セレクトショップからスポーツアパレルまで、48ブランドを展開するTSIホールディングス。同社は「NANO universe(ナノ・ユニバース)」「NATURAL BEAUTY BASIC(ナチュラルビューティーベーシック)」「MARGARET HOWELL(マーガレット・ハウエル)」など、国内外で高い支持を集めるブランドを多数擁し、幅広い世代のファンを獲得しています。
コロナ禍を経てEC売上を伸ばした同社ですが、ブランドごとに独立して運営してきたECサイトや顧客基盤が、次第に成長の足かせとなっていました。 顧客情報の分断によりブランド間の連携が進まず、各サイトの運用コストも肥大化。さらに、コロナ収束後は、EC売上の伸び悩みという新たな課題にも直面していました。
TSIホールディングスはこうした状況を打開するため、11サイト・34ブランドをモール型ECサイトとして統合することを決断。ShopifyのPlusプランを基盤とした大規模リニューアルプロジェクトを推進しました。CRMも含めた大規模プロジェクトだったにもかかわらず、開始からわずか1年でシステム刷新とデータ統合を完了。業務効率の向上と、今後の成長を見据えた基盤構築を実現しています。

━━━━━━━━

*課題:*
a - TSIホールディングスに関する文章によると、同社はいくつのサイトとブランドをモール型ECサイトとして統合したか。
b - TSIホールディングスに関する文章を、最後の文のあとから続けてください。
次のリストは、TSIホールディングスに関する文章とは別の資料である。

*入力データ:*
━━━━━━━━

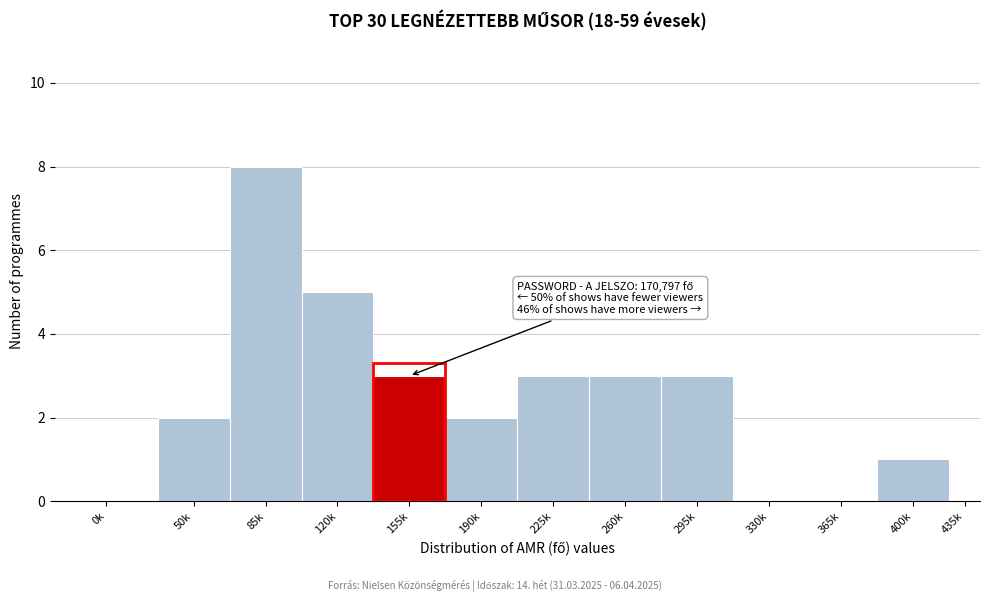

Reading left to right, transcribe all the data shown in this chart.

0k=0	50k=2	85k=8	120k=5	155k=3	190k=2	225k=3	260k=3	295k=3	330k=0	365k=0	400k=1	435k=0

━━━━━━━━

*解答:*
a - 11サイト・34ブランド。

b -
【ShopifyのPlusプラン導入による成果】
- 年間コスト:5億円削減(見込み)
- 「ナノ・ユニバース」単体のTCO(総保有コスト):約60%削減
- 大規模統合プロジェクト期間:11ヶ月(うち開発期間6ヵ月)
今回は、株式会社TSI EC事業統括部 副統括部 部長の岸 武洋氏と、IT推進部 リテールフロントシステム課 課長の渡邉 栄氏に、プロジェクトの背景、ShopifyのPlusプラン導入の狙い、導入によりもたらされた成果、今後の展望について伺いました。
左から株式会社TSI EC事業統括部 副統括部 部長の岸 武洋氏、IT推進部 リテールフロントシステム課 課長の渡邉 栄氏
分断されたブランド体験とEC売上鈍化、TSIが直面した課題
近年、アパレル業界全体が大きな環境変化に直面しています。
そのひとつが「実店舗回帰」の傾向です。コロナ禍で急速に拡大したEC需要は、徐々に落ち着きを見せ、実店舗での購買も活発になりつつあります。特に中価格帯ブランドではその傾向が顕著で、TSIホールディングスではEC化率が10ポイント以上、下がったブランドもありました。とはいえ、ECの重要性は依然として高く、利便性や顧客データの蓄積といった観点からも、今後の事業戦略において欠かすことはできません。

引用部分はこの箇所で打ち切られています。